Data for the first six months of this year showed a distinct lack of herd rebuilding. US beef cow slaughter was the second highest in 30 years, just falling short of 2022’s record. It was also supported by a significantly higher US dairy cow slaughter because of falling milk prices. 

Overall beef cow slaughter rates are lower than last year, but they are still vastly higher than historical patterns. US beef cows have been the largest casualty of lingering drought conditions. This will have lasting implications for the US beef supply and eventually positive outcomes for imported beef demand. 

US domestic cow prices are currently sitting just shy of US$3/lb. In contrast, US imported beef prices have struggled to gain any pricing traction. A wave of much higher volumes from Australia and New Zealand hasn’t helped. 

In the seven months to the end of July, these two countries combined shipped an extra 75,000t of beef into the US compared to the same period last year. Indications from the US point to a further surge of Australian beef thus far into August. 

These higher imported beef supplies dampened demand and contributed to a wide spread between US domestic and imported prices. 

Armed with choice, higher supplies of fresh domestic lean beef with its multiple use options have been favoured over frozen imported beef, which is generally only used in the foodservice sector – a sector that has struggled with high prices and reduced spending this year.

Every piece of data out of the US points to lower cattle numbers over the next few years, be it cow and calf numbers, feed lot numbers or even cattle outside of feedlots. 

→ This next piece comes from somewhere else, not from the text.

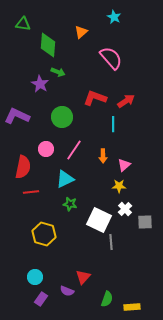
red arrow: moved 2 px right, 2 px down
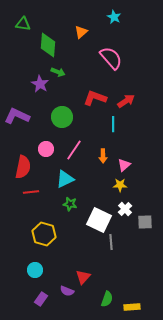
yellow star: moved 1 px right, 1 px up
cyan circle: moved 7 px up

The US Department of Agriculture July inventory saw all cattle and calf numbers drop by 2.7 million head since July 2022. An 800,000-head drop in beef cow numbers, combined with a 600,000-head drop in heifer numbers, points to even tighter calf numbers in 2024 and 2025. Ultimately this will head to lower beef production within the US. At some point, based on weather conditions and profitability, US farmers will start to rebuild cattle numbers, which will further tighten production. 

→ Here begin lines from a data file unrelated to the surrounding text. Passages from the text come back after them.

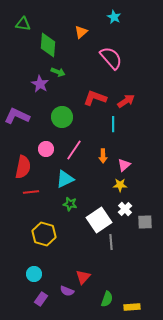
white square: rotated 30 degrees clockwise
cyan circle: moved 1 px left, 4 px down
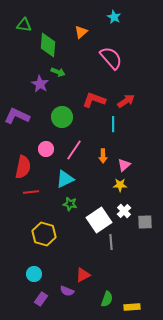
green triangle: moved 1 px right, 1 px down
red L-shape: moved 1 px left, 2 px down
white cross: moved 1 px left, 2 px down
red triangle: moved 2 px up; rotated 21 degrees clockwise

The estimated inventory of US beef cows on July 1 was 29.4 million head. The last time the beef herd fell this low was in 2014. Back then the drop in availability created a positive pricing environment for imported beef as the US needed to offset their production shortfalls.  

By mid to late 2014, buoyed by strong export demand, NZ bull and cow prices climbed over $4/kg and $5/kg respectively, with prime prices also following suit. While hard to imagine now, this was pushing into new pricing territory back then. Those higher prices were maintained until covid-19 appeared in early 2020. 

The key is if the US is facing large production lows from next year then, as US beef supplies start to run thin, the country’s reliance on imported product will return. This leads many to expect 2024 will be a solid year for US imported beef prices. All going to plan, this bodes well for stronger farmgate returns through 2024. 

There is a risk we may not see the pricing reaction of days gone by. This is simply because external factors continue to exert more influence on the general market than through the last rebuild phase. Drought, increased Australian supplies and Brazil’s production all remain additional wildcards. 

Despite this, the prospects are looking decidedly stronger than this season. The question is, will we have the beef numbers available to fully capitalise on this brighter outlook?